NEW YORK — In the first days of Greta Thunberg's solitary sidewalk protest outside Swedish Parliament in August 2018, most walk right past her. Some pause and ask why she's not in school. But people steadily begin to take notice of the steadfast 16-year-old girl.
Those humble beginnings of Thunberg's protest — the unlikely birth of a global movement — are seen in the opening minutes of the new documentary "I Am Greta." Since then, Thunberg has met world leaders, been vilified by others, and seen countless join her in an ever-growing resistance to environmental complacency. It's a journey she readily describes as totally surreal — "It's like living in a movie and you don't know the plot," she says — but also affirming.
"I look back and I remember how it felt.
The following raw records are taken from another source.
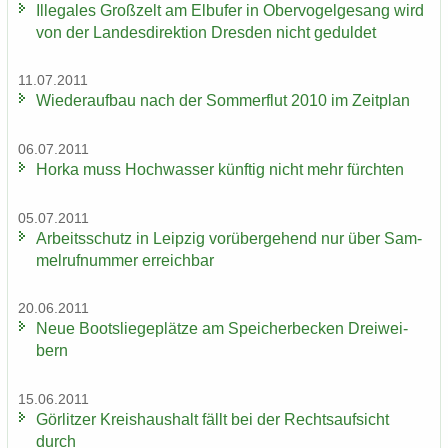
Il­le­ga­les Groß­zelt am Elb­ufer in Ober­vo­gel­ge­sang wird
von der Lan­des­di­rek­ti­on Dres­den nicht ge­dul­det
11.07.2011
Wie­der­auf­bau nach der Som­mer­flut 2010 im Zeit­plan
06.07.2011
Horka muss Hoch­was­ser künf­tig nicht mehr fürch­ten
05.07.2011
Ar­beits­schutz in Leip­zig vor­über­ge­hend nur über Sam­
mel­ruf­num­mer er­reich­bar
20.06.2011
Neue Boots­lie­ge­plät­ze am Spei­cher­be­cken Drei­wei­
bern
15.06.2011
Gör­lit­zer Kreis­haus­halt fällt bei der Rechts­auf­sicht
durch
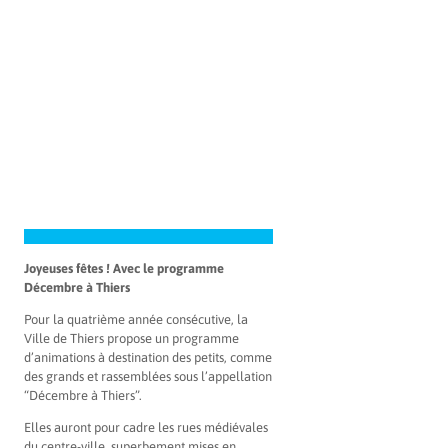
Joyeuses fêtes ! Avec le programme
Décembre à Thiers
Pour la quatrième année consécutive, la
Ville de Thiers propose un programme
d’animations à destination des petits, comme
des grands et rassemblées sous l’appellation
“Décembre à Thiers”.
Elles auront pour cadre les rues médiévales
du centre-ville, superbement mises en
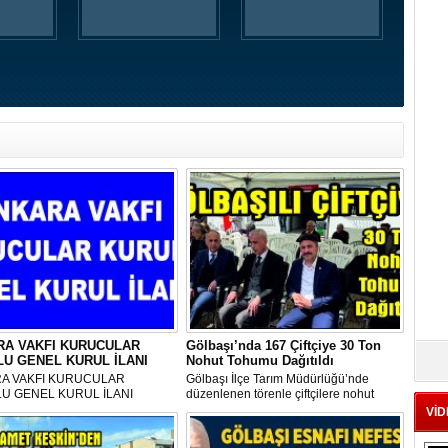
RA VAKFI KURUCULAR
Gölbaşı’nda 167 Çiftçiye 30 Ton
U GENEL KURUL İLANI
Nohut Tohumu Dağıtıldı
A VAKFI KURUCULAR
Gölbaşı İlçe Tarım Müdürlüğü’nde
U GENEL KURUL İLANI
düzenlenen törenle çiftçilere nohut
tohumu dağıtıldı. Proje kapsamında
VİD
ilçede 37 bin dekarlık alanda 380 ton
tohum desteği sağlanacak.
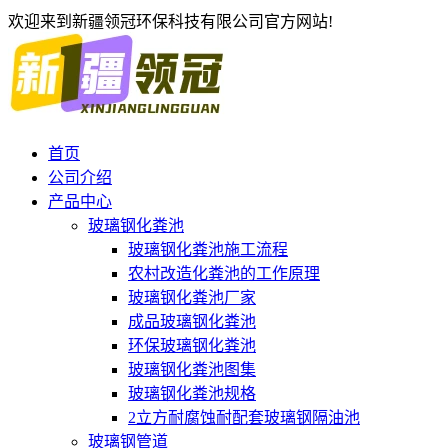
欢迎来到新疆领冠环保科技有限公司官方网站!
首页
公司介绍
产品中心
玻璃钢化粪池
玻璃钢化粪池施工流程
农村改造化粪池的工作原理
玻璃钢化粪池厂家
成品玻璃钢化粪池
环保玻璃钢化粪池
玻璃钢化粪池图集
玻璃钢化粪池规格
2立方耐腐蚀耐配套玻璃钢隔油池
玻璃钢管道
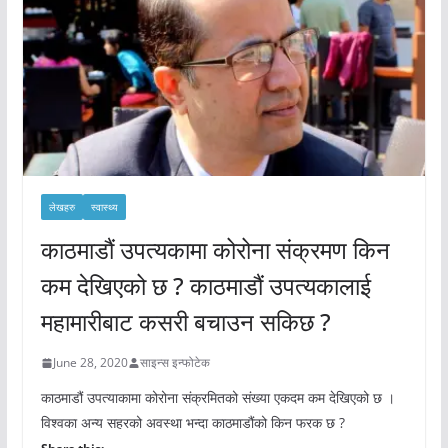
लेखहरु
स्वास्थ्य
काठमाडौं उपत्यकामा कोरोना संक्रमण किन
कम देखिएको छ ? काठमाडौं उपत्यकालाई
महामारीबाट कसरी बचाउन सकिछ ?
June 28, 2020
साइन्स इन्फोटेक
काठमाडौं उपत्याकामा कोरोना संक्रमितको संख्या एकदम कम देखिएको छ ।
विश्वका अन्य सहरको अवस्था भन्दा काठमाडौंको किन फरक छ ?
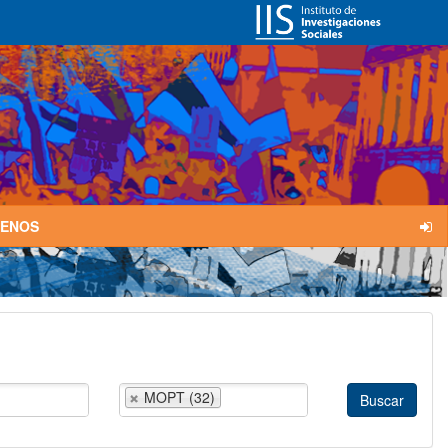
TENOS
MOPT (32)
I think: Oh, I was so young and naive back then — which is quite funny," says Thunberg, recalling her first days of protest in an interview. "So much has changed for me since then but also so much hasn't changed from the bigger perspective."
"I feel like now I'm happier in my life," she adds. "When you do something that's meaningful, it gives you the feeling that you're meaningful."
"I Am Greta," which debuts Friday on Hulu, is the first documentary to chart the meteoric rise of Thunberg from an anonymous, uncertain teen to an international activist. As an intimate chronicle of a singular figure, it plays like a coming-of-age story for someone who seemed, from the start, uncannily of age. The film, directed by Nathan Grossman, captures the head-spinning accomplishments, and the toll they sometimes take, on the bluntly impassioned Thunberg.
For an activist who insists on putting the cause before herself, it's also a somewhat uncomfortable acceptance of the spotlight. "I haven't really achieved anything," Thunberg says, speaking by phone from Sweden. "Everything the movement has achieved."
She doesn't endorse everything about the documentary. It should come as no surprise that Thunberg, who has called her Asperger's syndrome her "superpower" — a condition she believes only enhances her ability to be straightforward and focused — has a few notes.
"I don't really like the title of the film, 'I Am Greta.' It makes it seem like I take myself very seriously," says Thunberg. (In Sweden, the film is simply called "Greta," but that title was recently taken by the 2018 Isabelle Huppert film.) "Also the poster. I look like I have make-up on. I don't like the poster and the title."